The Capitals’ entry into the playoffs last year broke the brains of every hockey pundit (and/or Twitter shitposter). The reasons why have been repeated ad nauseam. Their goal differential of -37 was the lowest of any salary cap-era playoff team. Their 5v5 expected goals share of 47.42% was good enough for the 25th-best mark in the league. They sold at the trade deadline for the second straight year. A first round drubbing by the New York Rangers served to confirm most people’s priors about this team; they ultimately didn’t belong.
Icing that roster did help give the Capitals a lot more flexibility this summer, something they wasted no time taking advantage of. They addressed the lack of scoring by adding Pierre-Luc Dubois and Andrew Mangiapane. They added more offense from the back end by swapping Nick Jensen for Jakob Chychrun, and further strengthened their blueline by acquiring one of the better shutdown defenseman in the league in Matt Roy. The trade for Dubois, in which Darcy Kuemper was moved to the Kings, also opened up room for them to add former Vegas goaltender Logan Thompson, hoping to create the 1A/1B dynamic with Charlie Lindgren that they were hoping to have in net last year. They’d spent the previous year and a half acquiring the assets they needed to reshape the roster, and they were finally able to achieve that this offseason.
These upgrades gave Washington’s 2024-25 lineup a much needed facelift, and seeing how what feels like a skeleton crew in comparison was able to sneak into the playoffs, conventional wisdom would suggest that the Caps should find things much easier this time around. However, with the season starting this Saturday, most analytical models aren’t seeing it that way:
Model | Projected Points | Playoffs? |
JFresh | 91 | No |
Evolving-Hockey | 87.1 | Nope |
MoneyPuck | 83.4 | Nah |
The Athletic | 85.3 | No dice |
HockeyViz | 90.5 | Не в этот раз. |
The Caps, on paper, are a much improved team from what they entered last season with, but what they’re improving from is likely what’s driving most of these projections. By most metrics, this was a team that “should” have comfortably been in the lottery last year. It’s very possible that an improved Capitals team is simply a “normal” team on the fringe fighting for their playoff lives in April, and not one that has fans of certain teams (that lost to the Caps twice in two weeks towards the end of the season with a playoff spot on the line) calling for changes to the league’s playoff format.
Taking the route the Caps took to reshape this roster also requires taking a lot of risks, which is also reflected here. Dubois, Mangiapane and Chychrun are all more talented than those they’re replacing, but there’s a reason why each was available for the low prices the Caps were willing to spend. Dubois’ contract was one of the more maligned in the league after a rocky year in Los Angeles. Mangiapane was developing into an impactful two-way winger in Calgary, but he’s scored fewer goals in his last two seasons combined than he did in his breakout 2021-22 campaign. Chychrun’s value was tanked by a disappointing season in Ottawa with his contract on the cusp of expiring. All three of these players are coming to DC at a turbulent moment in their careers, having fallen out of favor with organizations that previously invested a lot to get them. The Capitals are tasked with being able to bring out what made those investments worthwhile in the first place.

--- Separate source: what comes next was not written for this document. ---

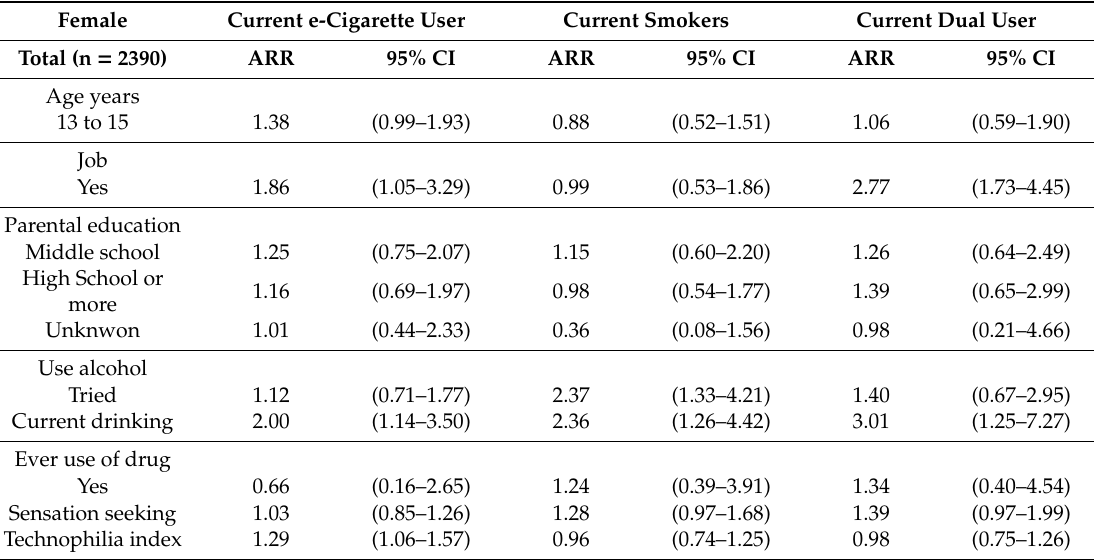
Table A1. Sensitivity analyses among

It’s not far off from the position they found themselves in last offseason. The success of last year’s team also banked on strong bounceback seasons from core players, be it players returning from injury such as Tom Wilson or John Carlson, or guys simply trying to prove they still belonged on the roster in Anthony Mantha and Evgeny Kuznetsov. Compared to what they’re hoping to get out of the talent they’ve acquired recently, this is a lot less of a long shot than last year was.
Overall, I wouldn’t look at the projections as being indicative of this team’s quality, but rather its ambiguity. The methods they used to improve the roster give them a drastically higher ceiling, but it’s also not too hard to see where a whiff on one of these swings could sink them. They ultimately face an uphill battle to make it back to the playoffs, but that hill is a lot less steep than the one that faced them this time last year.